# Task objective:
Copy the records word for word, from their first line through the line containing "dist [-0.020464, -0.002512]", with both of those lines included.

--- Records for processing Enclosed Below ---

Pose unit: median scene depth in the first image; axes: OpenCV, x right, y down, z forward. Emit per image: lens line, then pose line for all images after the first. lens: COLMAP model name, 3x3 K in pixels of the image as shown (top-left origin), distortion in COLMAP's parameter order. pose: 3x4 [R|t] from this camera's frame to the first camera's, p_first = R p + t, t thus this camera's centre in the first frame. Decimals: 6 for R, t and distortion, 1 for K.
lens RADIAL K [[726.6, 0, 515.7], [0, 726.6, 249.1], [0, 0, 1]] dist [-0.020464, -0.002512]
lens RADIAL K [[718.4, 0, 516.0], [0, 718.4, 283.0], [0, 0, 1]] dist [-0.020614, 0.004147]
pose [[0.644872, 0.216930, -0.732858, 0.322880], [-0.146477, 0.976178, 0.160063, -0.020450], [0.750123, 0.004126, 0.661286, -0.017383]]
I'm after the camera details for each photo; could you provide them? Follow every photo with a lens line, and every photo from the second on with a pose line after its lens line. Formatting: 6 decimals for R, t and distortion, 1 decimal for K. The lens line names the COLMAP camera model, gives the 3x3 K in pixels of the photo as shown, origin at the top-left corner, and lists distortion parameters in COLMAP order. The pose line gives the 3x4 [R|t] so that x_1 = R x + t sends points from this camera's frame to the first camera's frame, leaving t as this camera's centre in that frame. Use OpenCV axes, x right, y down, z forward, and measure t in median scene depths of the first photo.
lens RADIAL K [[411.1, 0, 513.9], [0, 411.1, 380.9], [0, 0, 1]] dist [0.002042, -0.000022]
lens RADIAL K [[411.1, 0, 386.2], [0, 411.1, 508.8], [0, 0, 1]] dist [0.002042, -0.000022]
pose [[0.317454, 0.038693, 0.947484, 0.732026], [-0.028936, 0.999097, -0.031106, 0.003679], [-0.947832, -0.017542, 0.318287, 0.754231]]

--- End of Enclosed Records for processing ---

# Answer section:
Pose unit: median scene depth in the first image; axes: OpenCV, x right, y down, z forward. Emit per image: lens line, then pose line for all images after the first. lens: COLMAP model name, 3x3 K in pixels of the image as shown (top-left origin), distortion in COLMAP's parameter order. pose: 3x4 [R|t] from this camera's frame to the first camera's, p_first = R p + t, t thus this camera's centre in the first frame. Decimals: 6 for R, t and distortion, 1 for K.
lens RADIAL K [[726.6, 0, 515.7], [0, 726.6, 249.1], [0, 0, 1]] dist [-0.020464, -0.002512]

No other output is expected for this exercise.